# safe T-sorb, turface, kitty litter all natural clay



## tattooedfool83 (Mar 15, 2013)

Ive read a few different things about all of them, do any of these not have to be "charge" with ferts? 
I was thinking of soil/ kitty litter mixture capped with one of the other two listed. 

Thoughts? Suggestions?


----------



## acitydweller (Dec 28, 2011)

I use Safe-T-Sorb. This will naturally draw and absorb nutrients out of the water column so precharging them with ferts is a benefit but certainly not compulsory before use. 

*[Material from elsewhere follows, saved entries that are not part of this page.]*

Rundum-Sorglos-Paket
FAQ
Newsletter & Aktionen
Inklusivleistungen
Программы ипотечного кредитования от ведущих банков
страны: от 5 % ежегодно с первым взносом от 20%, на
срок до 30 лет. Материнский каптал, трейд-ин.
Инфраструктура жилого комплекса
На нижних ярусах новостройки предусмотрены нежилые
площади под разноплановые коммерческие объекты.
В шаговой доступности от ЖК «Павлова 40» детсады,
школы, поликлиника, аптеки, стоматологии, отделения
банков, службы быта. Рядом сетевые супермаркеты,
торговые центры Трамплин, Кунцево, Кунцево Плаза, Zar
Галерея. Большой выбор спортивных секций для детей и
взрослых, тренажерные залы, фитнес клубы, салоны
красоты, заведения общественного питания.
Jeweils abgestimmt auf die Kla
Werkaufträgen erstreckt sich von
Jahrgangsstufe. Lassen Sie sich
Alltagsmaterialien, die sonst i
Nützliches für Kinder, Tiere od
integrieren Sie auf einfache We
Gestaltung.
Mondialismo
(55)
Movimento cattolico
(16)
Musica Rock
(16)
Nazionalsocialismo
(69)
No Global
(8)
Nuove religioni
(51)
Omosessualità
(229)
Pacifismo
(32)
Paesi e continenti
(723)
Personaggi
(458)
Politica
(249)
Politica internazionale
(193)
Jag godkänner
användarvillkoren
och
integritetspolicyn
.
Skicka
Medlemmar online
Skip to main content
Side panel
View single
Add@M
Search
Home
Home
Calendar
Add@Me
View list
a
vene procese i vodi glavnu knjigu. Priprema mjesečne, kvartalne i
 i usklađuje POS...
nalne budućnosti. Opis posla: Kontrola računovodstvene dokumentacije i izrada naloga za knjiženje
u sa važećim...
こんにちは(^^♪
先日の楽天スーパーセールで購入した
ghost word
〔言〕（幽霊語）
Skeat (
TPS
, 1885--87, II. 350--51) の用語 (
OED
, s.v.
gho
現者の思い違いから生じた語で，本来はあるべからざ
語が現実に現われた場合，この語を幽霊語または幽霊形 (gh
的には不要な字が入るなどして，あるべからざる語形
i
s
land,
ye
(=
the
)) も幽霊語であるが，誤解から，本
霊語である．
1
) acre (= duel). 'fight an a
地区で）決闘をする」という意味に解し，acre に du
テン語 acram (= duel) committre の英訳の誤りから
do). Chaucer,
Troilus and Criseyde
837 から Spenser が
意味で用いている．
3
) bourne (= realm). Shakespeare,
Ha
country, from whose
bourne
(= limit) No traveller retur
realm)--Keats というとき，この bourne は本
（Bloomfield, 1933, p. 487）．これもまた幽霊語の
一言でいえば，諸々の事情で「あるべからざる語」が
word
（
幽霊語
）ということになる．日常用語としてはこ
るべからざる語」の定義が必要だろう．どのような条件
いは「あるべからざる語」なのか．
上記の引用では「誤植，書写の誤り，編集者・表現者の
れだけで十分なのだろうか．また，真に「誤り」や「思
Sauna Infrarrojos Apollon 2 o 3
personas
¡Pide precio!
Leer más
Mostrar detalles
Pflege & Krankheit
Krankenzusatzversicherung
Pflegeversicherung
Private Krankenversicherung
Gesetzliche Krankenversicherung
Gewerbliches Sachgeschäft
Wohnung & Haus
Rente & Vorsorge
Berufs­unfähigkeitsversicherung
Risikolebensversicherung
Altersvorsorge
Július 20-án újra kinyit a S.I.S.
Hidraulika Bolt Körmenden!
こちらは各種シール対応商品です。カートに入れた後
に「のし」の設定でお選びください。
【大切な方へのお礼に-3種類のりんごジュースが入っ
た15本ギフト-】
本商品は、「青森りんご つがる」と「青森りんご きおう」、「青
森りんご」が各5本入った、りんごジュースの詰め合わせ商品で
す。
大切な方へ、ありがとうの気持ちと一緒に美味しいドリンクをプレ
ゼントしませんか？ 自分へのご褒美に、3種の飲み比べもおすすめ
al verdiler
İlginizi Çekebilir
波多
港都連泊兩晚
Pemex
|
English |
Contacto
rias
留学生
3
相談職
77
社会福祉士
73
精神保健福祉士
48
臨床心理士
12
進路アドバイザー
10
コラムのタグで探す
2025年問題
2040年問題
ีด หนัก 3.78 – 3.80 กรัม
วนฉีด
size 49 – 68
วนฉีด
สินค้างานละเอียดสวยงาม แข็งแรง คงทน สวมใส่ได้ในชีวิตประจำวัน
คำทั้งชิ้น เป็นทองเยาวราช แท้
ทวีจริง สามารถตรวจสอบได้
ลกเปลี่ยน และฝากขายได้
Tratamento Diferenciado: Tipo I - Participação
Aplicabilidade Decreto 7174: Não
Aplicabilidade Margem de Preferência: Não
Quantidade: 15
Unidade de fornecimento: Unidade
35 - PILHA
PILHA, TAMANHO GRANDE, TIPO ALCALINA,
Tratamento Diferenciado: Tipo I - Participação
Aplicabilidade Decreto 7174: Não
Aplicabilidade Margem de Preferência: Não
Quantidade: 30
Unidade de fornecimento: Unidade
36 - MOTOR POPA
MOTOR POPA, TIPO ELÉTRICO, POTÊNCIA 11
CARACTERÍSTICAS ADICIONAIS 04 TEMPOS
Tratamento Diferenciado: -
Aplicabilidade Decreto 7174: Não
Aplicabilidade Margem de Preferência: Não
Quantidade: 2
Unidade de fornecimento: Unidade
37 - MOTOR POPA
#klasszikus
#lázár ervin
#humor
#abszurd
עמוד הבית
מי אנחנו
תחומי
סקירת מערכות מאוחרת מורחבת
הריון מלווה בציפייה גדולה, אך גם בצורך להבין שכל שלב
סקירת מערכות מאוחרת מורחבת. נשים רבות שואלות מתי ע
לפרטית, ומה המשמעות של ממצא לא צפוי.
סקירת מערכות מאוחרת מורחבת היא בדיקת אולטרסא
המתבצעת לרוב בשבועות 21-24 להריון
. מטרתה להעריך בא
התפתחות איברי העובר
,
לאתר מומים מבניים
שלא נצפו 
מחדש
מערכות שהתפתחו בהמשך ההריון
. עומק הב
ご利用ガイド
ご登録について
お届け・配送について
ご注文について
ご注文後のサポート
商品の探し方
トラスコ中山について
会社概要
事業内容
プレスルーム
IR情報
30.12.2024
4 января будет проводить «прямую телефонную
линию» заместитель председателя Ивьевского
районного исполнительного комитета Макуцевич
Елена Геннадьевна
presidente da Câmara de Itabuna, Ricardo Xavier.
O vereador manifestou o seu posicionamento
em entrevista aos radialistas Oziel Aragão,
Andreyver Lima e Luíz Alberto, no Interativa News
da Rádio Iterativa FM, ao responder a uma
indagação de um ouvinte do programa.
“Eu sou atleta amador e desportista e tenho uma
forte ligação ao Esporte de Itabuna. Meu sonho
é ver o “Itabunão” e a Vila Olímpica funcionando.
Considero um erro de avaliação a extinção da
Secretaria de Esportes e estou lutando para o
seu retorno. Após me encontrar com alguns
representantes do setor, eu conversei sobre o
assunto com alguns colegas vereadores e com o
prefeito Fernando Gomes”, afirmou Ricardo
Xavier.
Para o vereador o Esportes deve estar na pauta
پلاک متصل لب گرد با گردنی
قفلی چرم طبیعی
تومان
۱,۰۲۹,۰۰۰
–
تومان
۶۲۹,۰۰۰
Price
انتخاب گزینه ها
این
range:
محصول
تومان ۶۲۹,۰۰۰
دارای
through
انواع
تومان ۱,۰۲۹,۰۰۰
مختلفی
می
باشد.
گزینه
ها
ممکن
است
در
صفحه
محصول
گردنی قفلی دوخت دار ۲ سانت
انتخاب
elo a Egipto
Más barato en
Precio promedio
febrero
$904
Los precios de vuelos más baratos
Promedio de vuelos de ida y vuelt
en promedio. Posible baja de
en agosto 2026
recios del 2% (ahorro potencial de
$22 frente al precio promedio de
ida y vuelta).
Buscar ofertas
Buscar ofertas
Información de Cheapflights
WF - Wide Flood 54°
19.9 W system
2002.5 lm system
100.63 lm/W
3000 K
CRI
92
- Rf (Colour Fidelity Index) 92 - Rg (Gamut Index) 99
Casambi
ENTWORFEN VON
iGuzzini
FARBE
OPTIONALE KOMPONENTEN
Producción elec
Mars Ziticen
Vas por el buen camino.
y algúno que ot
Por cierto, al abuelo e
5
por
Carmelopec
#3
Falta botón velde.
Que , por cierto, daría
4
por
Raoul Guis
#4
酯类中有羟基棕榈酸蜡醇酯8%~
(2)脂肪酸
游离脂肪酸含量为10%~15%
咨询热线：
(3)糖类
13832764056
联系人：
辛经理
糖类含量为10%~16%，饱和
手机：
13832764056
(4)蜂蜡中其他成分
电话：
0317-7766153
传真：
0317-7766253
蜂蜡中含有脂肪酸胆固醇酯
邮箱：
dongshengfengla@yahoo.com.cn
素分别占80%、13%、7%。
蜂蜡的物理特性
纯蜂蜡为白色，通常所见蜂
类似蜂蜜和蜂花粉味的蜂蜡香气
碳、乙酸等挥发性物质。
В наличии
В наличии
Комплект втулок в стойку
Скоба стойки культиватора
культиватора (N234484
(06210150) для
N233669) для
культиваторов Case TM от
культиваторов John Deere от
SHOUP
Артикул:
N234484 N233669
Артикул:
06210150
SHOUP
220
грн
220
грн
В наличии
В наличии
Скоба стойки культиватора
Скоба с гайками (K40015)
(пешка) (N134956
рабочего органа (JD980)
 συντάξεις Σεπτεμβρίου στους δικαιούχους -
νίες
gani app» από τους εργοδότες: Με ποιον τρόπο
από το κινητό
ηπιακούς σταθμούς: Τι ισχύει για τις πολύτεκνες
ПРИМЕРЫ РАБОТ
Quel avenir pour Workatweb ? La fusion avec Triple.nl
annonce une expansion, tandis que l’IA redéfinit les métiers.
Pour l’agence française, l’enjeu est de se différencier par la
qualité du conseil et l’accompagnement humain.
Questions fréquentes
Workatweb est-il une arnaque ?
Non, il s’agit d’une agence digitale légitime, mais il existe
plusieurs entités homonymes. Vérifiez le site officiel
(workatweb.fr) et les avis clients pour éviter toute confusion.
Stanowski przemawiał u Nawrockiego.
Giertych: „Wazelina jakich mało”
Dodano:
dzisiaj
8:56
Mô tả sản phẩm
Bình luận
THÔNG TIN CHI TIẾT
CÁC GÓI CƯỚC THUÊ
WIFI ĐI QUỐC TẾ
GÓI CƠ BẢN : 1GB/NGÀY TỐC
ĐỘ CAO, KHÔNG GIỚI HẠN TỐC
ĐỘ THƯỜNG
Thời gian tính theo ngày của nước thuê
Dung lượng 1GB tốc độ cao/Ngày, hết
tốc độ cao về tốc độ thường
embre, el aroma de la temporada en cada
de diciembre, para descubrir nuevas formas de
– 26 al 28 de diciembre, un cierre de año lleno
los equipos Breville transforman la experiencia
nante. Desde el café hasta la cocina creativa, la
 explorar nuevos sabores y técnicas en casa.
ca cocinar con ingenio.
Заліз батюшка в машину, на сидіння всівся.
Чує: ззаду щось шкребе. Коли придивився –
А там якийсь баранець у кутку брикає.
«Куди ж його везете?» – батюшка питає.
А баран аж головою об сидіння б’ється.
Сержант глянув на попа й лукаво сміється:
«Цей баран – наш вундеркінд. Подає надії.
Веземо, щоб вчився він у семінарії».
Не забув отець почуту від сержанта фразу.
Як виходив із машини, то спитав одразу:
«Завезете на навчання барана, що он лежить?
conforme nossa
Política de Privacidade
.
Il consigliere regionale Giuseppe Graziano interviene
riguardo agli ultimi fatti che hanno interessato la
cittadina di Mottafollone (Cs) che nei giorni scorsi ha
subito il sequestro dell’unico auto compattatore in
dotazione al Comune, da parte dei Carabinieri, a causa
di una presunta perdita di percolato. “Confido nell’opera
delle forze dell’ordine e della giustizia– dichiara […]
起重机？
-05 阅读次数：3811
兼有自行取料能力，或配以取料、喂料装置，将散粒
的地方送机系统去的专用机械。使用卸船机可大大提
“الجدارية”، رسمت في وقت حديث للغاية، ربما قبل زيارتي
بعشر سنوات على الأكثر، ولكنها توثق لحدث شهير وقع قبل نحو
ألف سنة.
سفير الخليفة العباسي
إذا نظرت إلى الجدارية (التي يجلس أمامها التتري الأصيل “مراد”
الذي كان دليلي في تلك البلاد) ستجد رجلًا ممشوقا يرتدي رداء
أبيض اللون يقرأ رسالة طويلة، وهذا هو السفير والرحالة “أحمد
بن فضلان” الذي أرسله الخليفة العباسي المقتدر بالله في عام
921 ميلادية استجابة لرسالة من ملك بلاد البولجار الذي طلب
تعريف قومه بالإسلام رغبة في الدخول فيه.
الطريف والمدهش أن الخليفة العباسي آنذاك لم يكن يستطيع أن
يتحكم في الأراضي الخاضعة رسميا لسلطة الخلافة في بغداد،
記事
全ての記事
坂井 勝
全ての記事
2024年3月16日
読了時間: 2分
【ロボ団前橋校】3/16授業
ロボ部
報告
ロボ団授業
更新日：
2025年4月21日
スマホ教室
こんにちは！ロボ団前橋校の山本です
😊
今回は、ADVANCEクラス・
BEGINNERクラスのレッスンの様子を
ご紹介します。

Because this is clay based, you will likey want to rinse this a fair bit as failing to do so will have a cloudy tank for quite a long while.


----------



## tattooedfool83 (Mar 15, 2013)

Do you use just Safe-T-Sorb, nothing else?


----------



## Seattle_Aquarist (Jun 15, 2008)

Hi tattooedfool8,

I use Safe-T-Sorb by itself without precharging. I like to know how much nutrient has been added to my tank so I dose my ferts using the EI method.

10 gallon STS









20 gallon STS


----------



## tattooedfool83 (Mar 15, 2013)

Awesome, thanks. Your tanks look great and lush.


----------



## acitydweller (Dec 28, 2011)

Seattle A's going to make me post my STS tank up now *grin*

i only precharged my first tank, and just did a wash for all the subsequent tanks. the plants love it. ... just use GHbooster occassionaly at each water change and you'll be right as rain.


----------



## tattooedfool83 (Mar 15, 2013)

Lemme see it then... $4.99 a bag a tractor supply. Cant beat that. Especially if only this for substrate.


----------



## bitFUUL (May 14, 2010)

I didn't have any luck with STS in my 50 gallon, and my neighbors 10 gallon kept having pH fluctuations. Will try it again when I redo my 50, hoping for better results this time.


----------



## latchdan (Sep 7, 2007)

Has anyone grown a carpet plants such as glosso with STS? or is the particle size to big?


----------



## fishtastic (Apr 3, 2007)

latchdan said:


> Has anyone grown a carpet plants such as glosso with STS? or is the particle size to big?


My glosso seems to be growing fine in it. Its recently planted, so not quite a "carpet". I think its comparative to flourite size wise.


----------



## Diana (Jan 14, 2010)

All these products will remove the carbonates, KH from the water. I found them quite stable with respect to GH. 

I sure would not mix them. I like the color of STS.


----------



## acitydweller (Dec 28, 2011)

latchdan said:


> Has anyone grown a carpet plants such as glosso with STS? or is the particle size to big?


i have successfully carpeted my sts tank several times over with ET, Glosso, S.Repens, and HM. They all seem to stay very low, more so Glosso which has been seen to be very tall and thin. There's a patch of micro swords creeping along the front of the tank now.

Here is a photo of my neglected 10g which was heavily trimmed this past weekend.










Notice how round and deep the glosso grows.


----------